You're totally riffing on the core of the conflict. I'm like "Dude. Yeah I wanna do blow all night and look for cheap hookers but Lucy's got ballet at 9 tomorrow. OK whatever dude."
But you capture an emotional texture that I don't.
Oh god, this is great. Love it. LOVE IT.
Yes...you do indeed capture that rite of passage, so to speak. It hurts when it wacks you over the head, and then you get home and you're just happy,thanking your lucky stars to be where you are. Uh-huh. I'll bet if you'd a thunk it, you would have been singing the McD commercial that goes do-do-do-do-dooo, I'm lovin' it!
This is stunning and wonderful. Ah, the moment when you finally recognize who you are and where home is. Beautiful writing as usual from the GGC!
Nice. I've so done this. You've gained a new reader!
sugeeandersyn.blogspot.com
So well written.. totally worthy of any magazine worth buying..
Been there ... done that.. right down to the rushing home - cannot wait to get there.. to solidify that you really do belong somewhere and that somewhere is the best place to be.
All those old "friends" that didn't remember you? There loss!
So was it Red Baron, or California Pizza Kitchen or those great little Totino's party pizzas?
Joking aside, I always tell my fiance at the end of the day, we have each other. but in a manly man way. Gone is the anxiety I used to feel being at home on a Saturday night. Honestly, we have so much fun it far outweighs any excitement I had getting wasted in a bar and the bathrooms are much cleaner!
I already love you, DGM!!!!
xxoo
There are plenty of times when I find myself mourning the loss of my pre-mommy self (let's not even discuss the pre-mommy body), but I am constantly working through those stages of grief. Reading your post definitely lit a fire under my can to accept what was and embrace what is. Thanks for the kick in the pants.
I loved this! I went through the same thing last month at a bachelorette party. It's happened in the past to a lesser degree but I never had that moment until now, pregnant with #2, that I looked around and realized I just didn't belong in that bar making small talk with strange cowboy wannabes and trying to dance like my feet didn't hurt and my belly wasn't poking out. Once a parent, you can't go back and hopefully you really never want to. You're a beautiful writer and I sort of stalk your blogs a little so it was nice to see a less blog more essay peice.
butluckilyheather.blogspot.com
Hi Becca,
Thank you so much for sharing this story. Beautifully written. I went through something similar at a party last month but I'm not a parent, just recently married. It was a party that I would have loved 10 years ago...times change, huh?
In the immortal words of Mr. Billy Joel, "the good old days weren't always good, and tomorrow ain't as bad as it seems."
Although the good old days were pretty cool.
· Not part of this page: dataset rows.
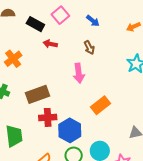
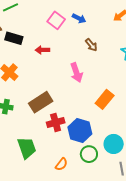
pink square: (60, 15) -> (56, 20), moved
black rectangle: (35, 24) -> (14, 38), moved
brown arrow: (89, 48) -> (91, 45), moved

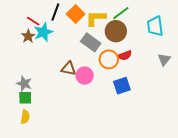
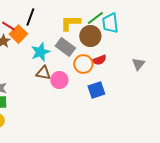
orange square: (76, 14) -> (18, 34), moved
cyan trapezoid: (155, 26) -> (110, 23), moved
cyan star: (43, 32) -> (40, 52), moved

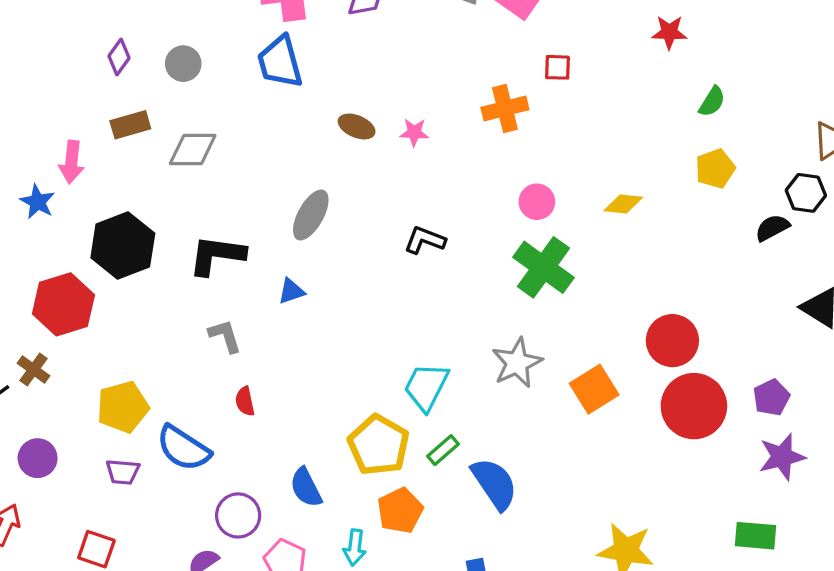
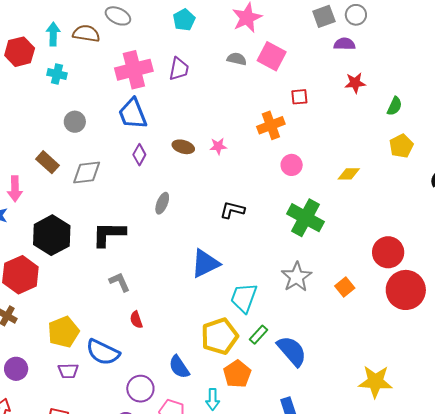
red star: (669, 32) -> (355, 83), moved
purple diamond: (119, 57) -> (139, 155), moved
brown rectangle: (130, 125) -> (47, 162), turned 65
pink circle: (537, 202) -> (292, 165), moved
gray ellipse: (311, 215) -> (162, 203), size x0.7
blue triangle: (291, 291) -> (205, 263), moved, size x1.8
orange square: (594, 389) -> (345, 287), size x0.7
yellow pentagon: (379, 445) -> (220, 336), turned 30

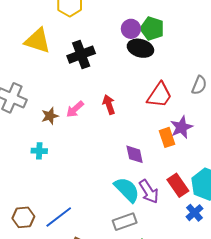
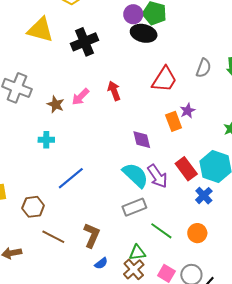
brown star: (50, 116) -> (56, 104), turned -30
purple star: (182, 127) -> (188, 111), size x0.7
blue line: (59, 217) -> (71, 178), moved

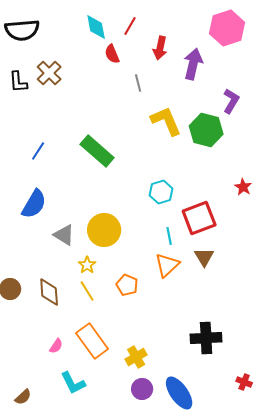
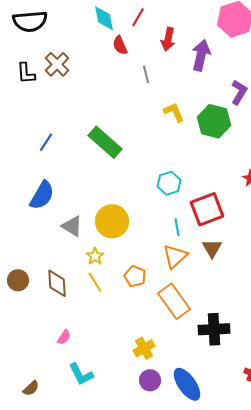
yellow L-shape: (166, 121) -> (174, 112), size x0.7
orange rectangle: (92, 341) -> (174, 301), moved

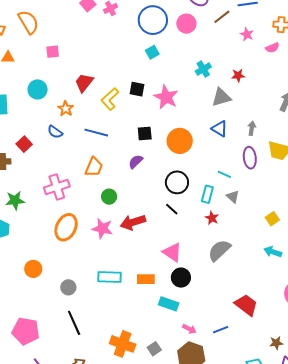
I just stumbled across this today, and it is shocking how accurately she captures the feeling you get when you have moved on, and all of your old friends have not. Thanks for posting this. =]
I just teared up reading this...while not quite in the same manner (ie. no kids and no hubby) i recently went through the same thing. It is so strange how you can miss something so intensely that doesnt exist.
I love Rebecca's writing. She just summed up many of my current feelings far better than I ever could have. It's good to know that loving my new life, post baby, is "ok."